BEGIN SELECTED PASSAGE

The Sarandí stream on the outskirts of southern Buenos Aires suddenly turned bright red this past week, prompting concern among residents that the cause might be contaminants or pollutants dumped into the water.
The stream, which snakes through the Avellaneda district and flows into the Río de la Plata, runs through an area housing several industries, from distilleries and tanneries to textiles. Residents of a nearby neighborhood known as Villa Inflamable have been denouncing for years that the stream is used to illegally dump chemical and industrial waste, calling the situation “disastrous.”
Environmental organizations also contend that they have been alerting authorities about this contamination but have failed to get meaningful actions implemented. In addition to dangers for the environment, this type of pollution is also potentially hazardous for the health of nearby residents.

END SELECTED PASSAGE
BEGIN EXERCISE DATA

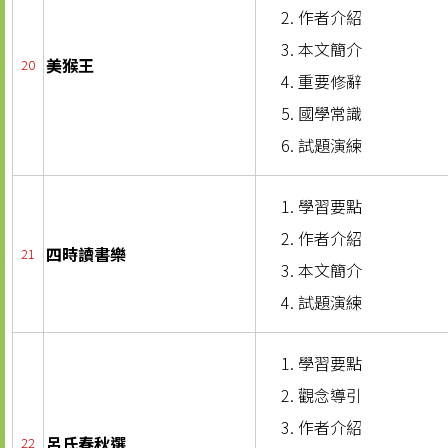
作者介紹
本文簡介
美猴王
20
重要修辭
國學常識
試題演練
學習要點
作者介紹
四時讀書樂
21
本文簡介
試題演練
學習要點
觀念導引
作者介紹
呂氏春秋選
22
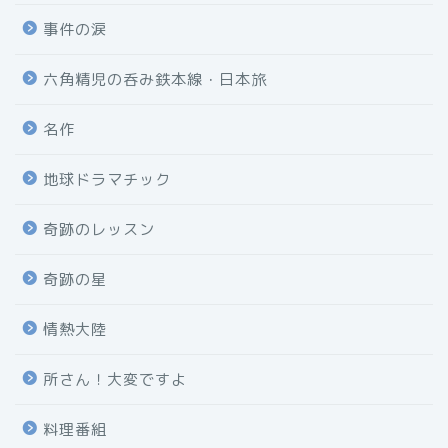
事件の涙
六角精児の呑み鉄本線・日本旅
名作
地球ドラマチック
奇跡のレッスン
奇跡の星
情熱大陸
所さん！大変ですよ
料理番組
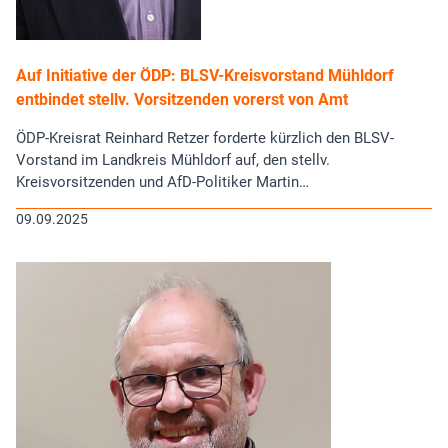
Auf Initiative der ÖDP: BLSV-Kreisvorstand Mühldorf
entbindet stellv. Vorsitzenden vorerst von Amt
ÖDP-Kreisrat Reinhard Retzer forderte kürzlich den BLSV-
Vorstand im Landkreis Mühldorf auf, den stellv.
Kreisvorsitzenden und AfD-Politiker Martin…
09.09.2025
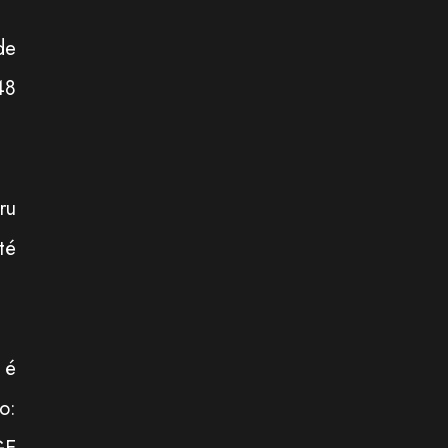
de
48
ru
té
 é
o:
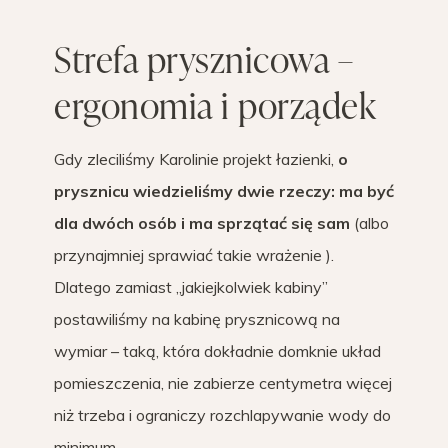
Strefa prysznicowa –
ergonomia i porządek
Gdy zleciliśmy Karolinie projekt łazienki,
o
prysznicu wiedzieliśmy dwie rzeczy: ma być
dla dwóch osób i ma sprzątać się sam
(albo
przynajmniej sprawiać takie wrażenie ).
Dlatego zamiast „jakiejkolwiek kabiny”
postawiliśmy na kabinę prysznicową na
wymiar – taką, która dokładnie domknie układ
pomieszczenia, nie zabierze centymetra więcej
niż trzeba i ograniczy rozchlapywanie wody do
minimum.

END EXERCISE DATA
BEGIN EXERCISE DATA

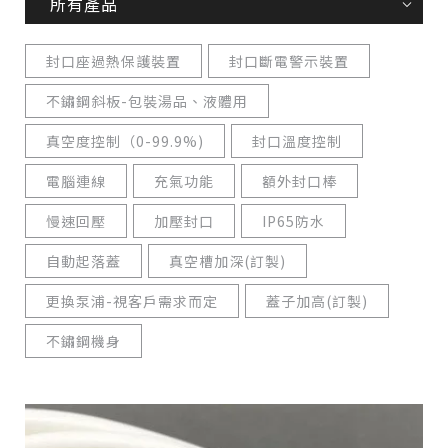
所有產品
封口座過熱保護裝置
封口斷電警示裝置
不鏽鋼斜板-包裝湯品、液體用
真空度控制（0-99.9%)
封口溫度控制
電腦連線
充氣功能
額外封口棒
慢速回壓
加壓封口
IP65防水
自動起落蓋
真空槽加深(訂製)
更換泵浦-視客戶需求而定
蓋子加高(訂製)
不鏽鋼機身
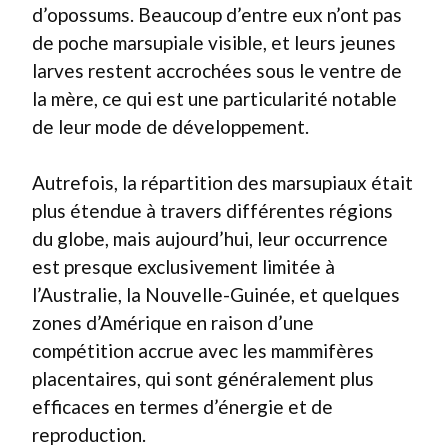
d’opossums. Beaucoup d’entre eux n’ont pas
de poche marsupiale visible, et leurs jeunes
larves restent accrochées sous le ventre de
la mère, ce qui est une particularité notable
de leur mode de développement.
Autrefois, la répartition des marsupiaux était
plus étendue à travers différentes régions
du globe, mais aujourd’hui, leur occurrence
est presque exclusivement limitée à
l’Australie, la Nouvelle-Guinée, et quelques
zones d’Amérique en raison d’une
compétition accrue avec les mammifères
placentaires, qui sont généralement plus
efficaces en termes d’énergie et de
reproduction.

END EXERCISE DATA
BEGIN EXERCISE DATA

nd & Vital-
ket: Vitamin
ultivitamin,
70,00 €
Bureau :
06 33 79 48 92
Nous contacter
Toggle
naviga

END EXERCISE DATA

◆ **EXERCISE REQUIREMENTS**: According to the text about the Sarandí stream, into what body of water does the stream flow?

◆ **EXERCISE SOLUTION**: The Río de la Plata.